O tempo dos moderados, o terror e o ‘thermidor’
Por sua vez, o historiador Jaime Nogueira Pinto abordou uma análise do investigador americano Crane Brinton que considera que cada revolução é marcada por três fases: o tempo dos moderados, o terror e o ‘thermidor’.
O ‘thermidor’ “é um momento em que a Revolução não tem força para ir para a frente, mas a reação também não tem força para voltar para trás, ou seja, para fazer uma contrarrevolução. E o 25 de Novembro é, de certo modo, esse ponto”, disse, acrescentando que foi uma data que teve “influência externa”, o que também ditou o comportamento de alguns atores, em particular do PCP.

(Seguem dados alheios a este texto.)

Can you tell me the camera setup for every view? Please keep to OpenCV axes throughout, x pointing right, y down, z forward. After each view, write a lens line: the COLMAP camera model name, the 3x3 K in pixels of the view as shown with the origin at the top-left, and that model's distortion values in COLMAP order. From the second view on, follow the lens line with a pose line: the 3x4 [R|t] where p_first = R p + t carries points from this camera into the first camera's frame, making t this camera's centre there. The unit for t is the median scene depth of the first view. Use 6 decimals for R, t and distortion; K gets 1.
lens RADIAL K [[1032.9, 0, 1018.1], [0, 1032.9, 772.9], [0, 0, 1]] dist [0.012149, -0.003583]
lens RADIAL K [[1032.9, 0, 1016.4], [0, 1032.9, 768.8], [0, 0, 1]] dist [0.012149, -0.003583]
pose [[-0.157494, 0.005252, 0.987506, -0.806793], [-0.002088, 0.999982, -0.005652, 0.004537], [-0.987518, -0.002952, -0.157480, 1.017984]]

“A União Soviética não estava com certeza interessada em ter aqui uma espécie de Cuba que lhe parava qualquer hipótese de transição em Espanha e eu admito que os líderes, as elites, os quadros superiores do partido, tivessem essa visão, mas não quer dizer que os militantes a tivessem também”, referiu.
“Absurdo” do Governo
Já a historiadora Irene Flunser Pimentel defendeu que o “25 de Novembro não foi um golpe de Estado do PCP” e, portanto, também não “é um contragolpe ou uma contrarrevolução para eliminar o PCP”, salientando que a data é indissociável de uma clivagem que houve dentro do Movimento das Forças Armadas (MFA) entre o Grupo dos Nove, o grupo do COPCON e o grupo dos gonçalvistas.
“O que aconteceu foi que, com o 25 de Novembro, houve estruturas do MFA que desapareceram (…) e se calhar um dos objetivos do 25 de Novembro era provavelmente acabar com essas estruturas, onde estariam os gonçalvistas e por aí fora”, disse.

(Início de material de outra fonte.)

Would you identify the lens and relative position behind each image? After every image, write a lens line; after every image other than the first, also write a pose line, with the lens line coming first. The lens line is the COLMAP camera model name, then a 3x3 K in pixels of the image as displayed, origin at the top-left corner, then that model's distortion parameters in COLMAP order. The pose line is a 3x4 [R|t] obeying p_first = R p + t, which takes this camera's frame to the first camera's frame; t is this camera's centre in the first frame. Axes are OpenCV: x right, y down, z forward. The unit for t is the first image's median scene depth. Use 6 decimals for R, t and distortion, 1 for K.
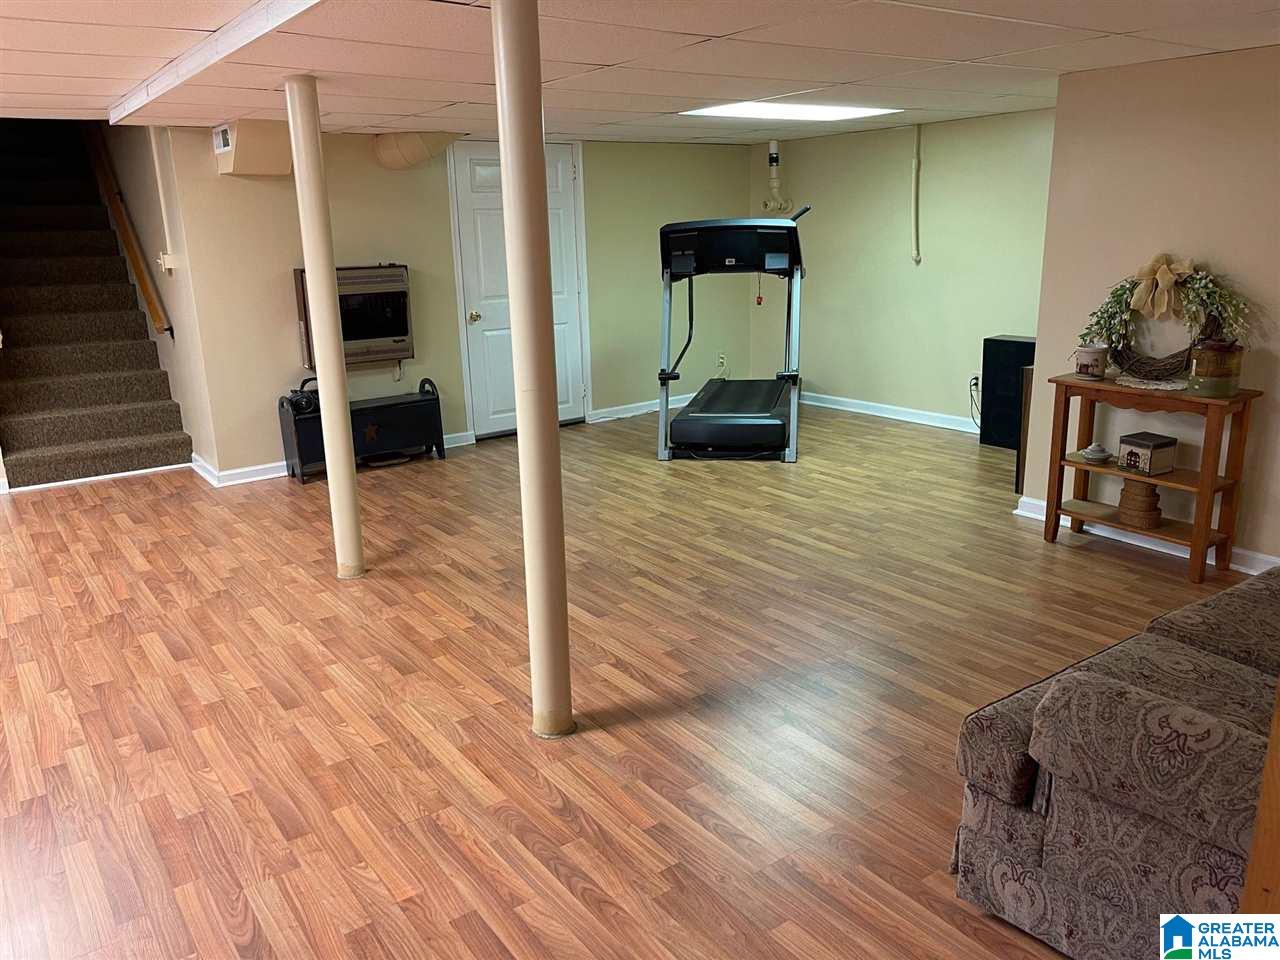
lens RADIAL K [[969.5, 0, 637.8], [0, 969.5, 475.5], [0, 0, 1]] dist [0.066060, -0.076631]
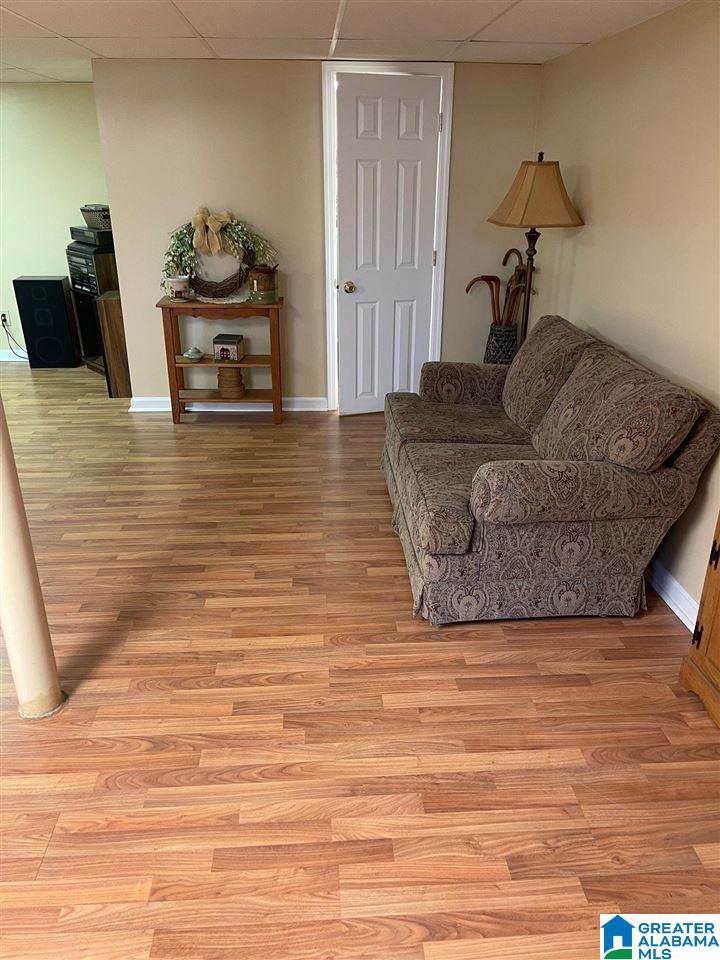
lens RADIAL K [[727.1, 0, 367.9], [0, 727.1, 483.0], [0, 0, 1]] dist [0.066060, -0.076631]
pose [[0.527905, -0.306651, 0.792011, -0.332258], [0.194933, 0.951395, 0.238431, -0.054515], [-0.826630, 0.028520, 0.562022, 0.222141]]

Irene Pimentel considera ainda “absurdo” o Governo criar uma comissão para os 50 anos do 25 de Novembro
No dia 25 de Novembro de 1975, cerca de mil paraquedistas da Base Escola de Tancos ocuparam o Comando da Região Aérea de Monsanto e seis bases aéreas, ato que o Grupo dos Nove — grupo de militares da ala moderada do Movimento das Forças Armadas — considerou o indício de que poderia estar em preparação um golpe de Estado pela chamada esquerda militar.
A tentativa de sublevação daquelas unidades militares, conotadas com setores da extrema-esquerda, foi travada por um dispositivo com base no regimento de comandos da Amadora, sob a direção do então tenente-coronel Ramalho Eanes, futuro Presidente da República.

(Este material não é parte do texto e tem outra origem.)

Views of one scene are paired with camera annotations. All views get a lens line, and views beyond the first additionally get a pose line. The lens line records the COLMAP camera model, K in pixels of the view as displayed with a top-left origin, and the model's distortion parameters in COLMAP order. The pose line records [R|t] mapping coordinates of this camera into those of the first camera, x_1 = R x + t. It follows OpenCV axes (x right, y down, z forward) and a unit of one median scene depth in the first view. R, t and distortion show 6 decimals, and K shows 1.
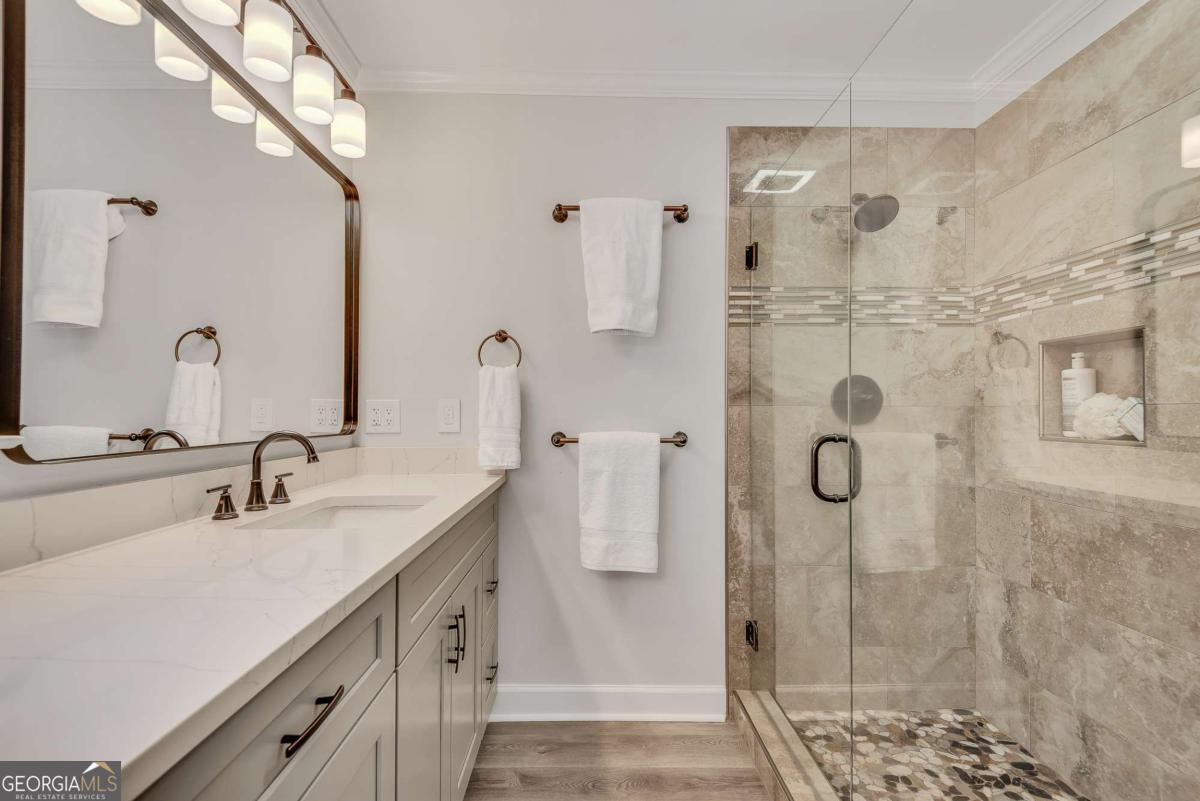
lens RADIAL K [[562.1, 0, 603.1], [0, 562.1, 405.3], [0, 0, 1]] dist [0.035577, -0.024660]
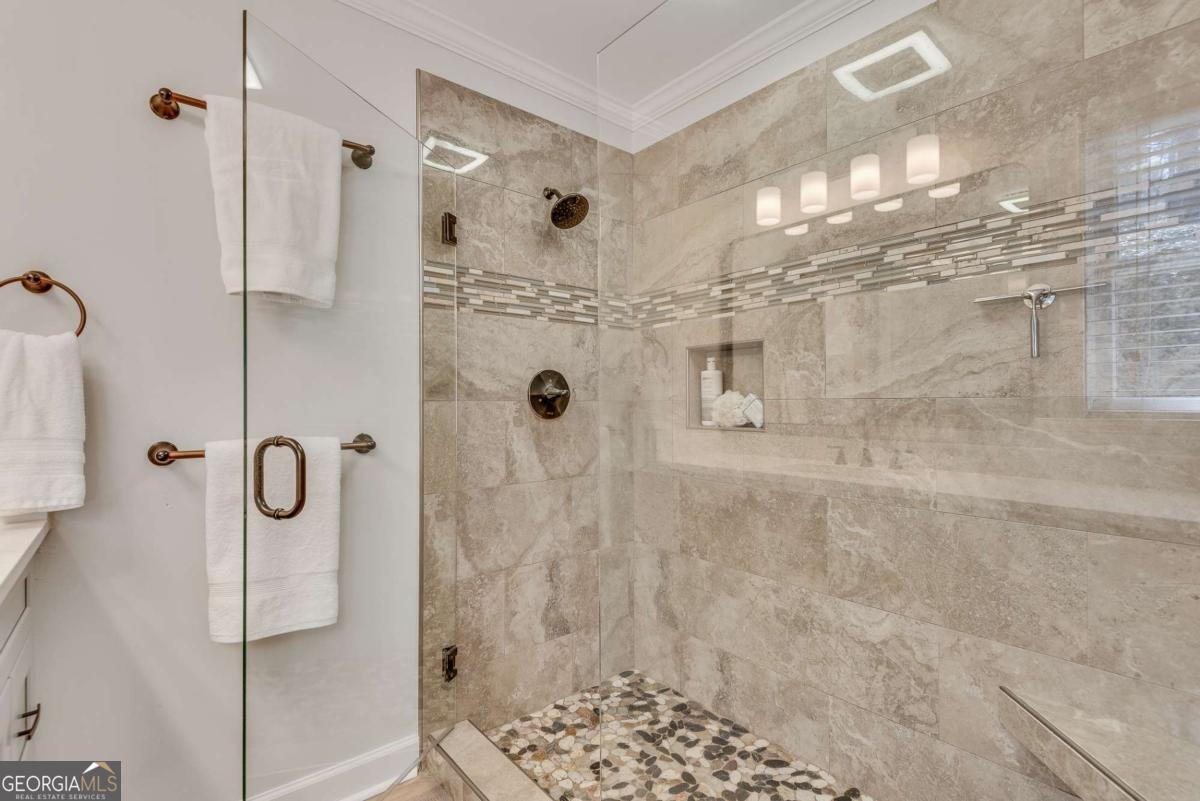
lens RADIAL K [[554.0, 0, 605.4], [0, 554.0, 402.3], [0, 0, 1]] dist [0.043732, -0.023489]
pose [[0.777854, -0.004465, 0.628430, -0.096724], [-0.000020, 0.999975, 0.007129, -0.003305], [-0.628446, -0.005558, 0.777834, 0.186938]]
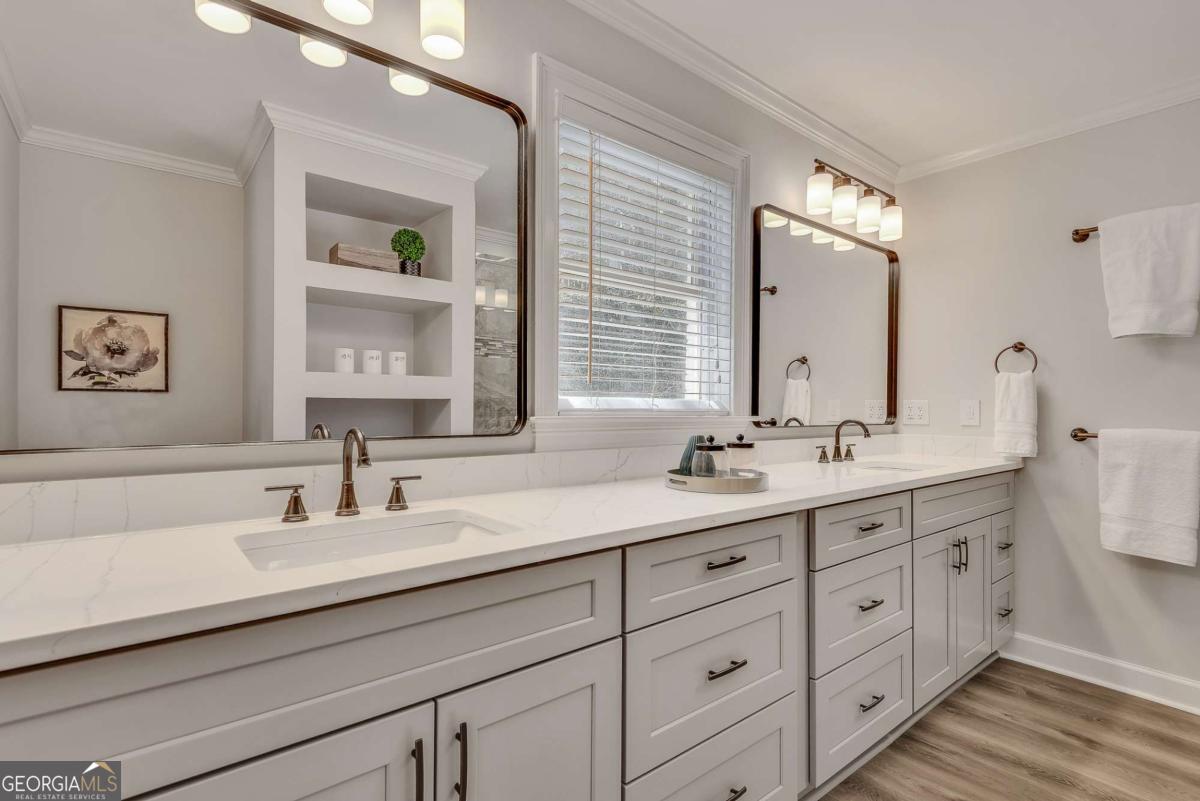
lens RADIAL K [[562.1, 0, 603.1], [0, 562.1, 405.3], [0, 0, 1]] dist [0.035577, -0.024660]
pose [[0.616702, -0.001412, -0.787195, 0.246128], [0.003415, 0.999994, 0.000882, -0.002180], [0.787189, -0.003232, 0.616703, -0.490518]]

Ao fim da tarde, o então Presidente da República, Francisco da Costa Gomes, decretou o estado de sítio na região de Lisboa, e a situação foi controlada pelos militares afetos ao Grupo dos Nove no MFA.
Os acontecimentos do 25 de Novembro de 1975 tiveram ao longo de décadas várias versões e provocaram divisões sobre as responsabilidades de cada um dos atores e sobre quem deu o primeiro passo.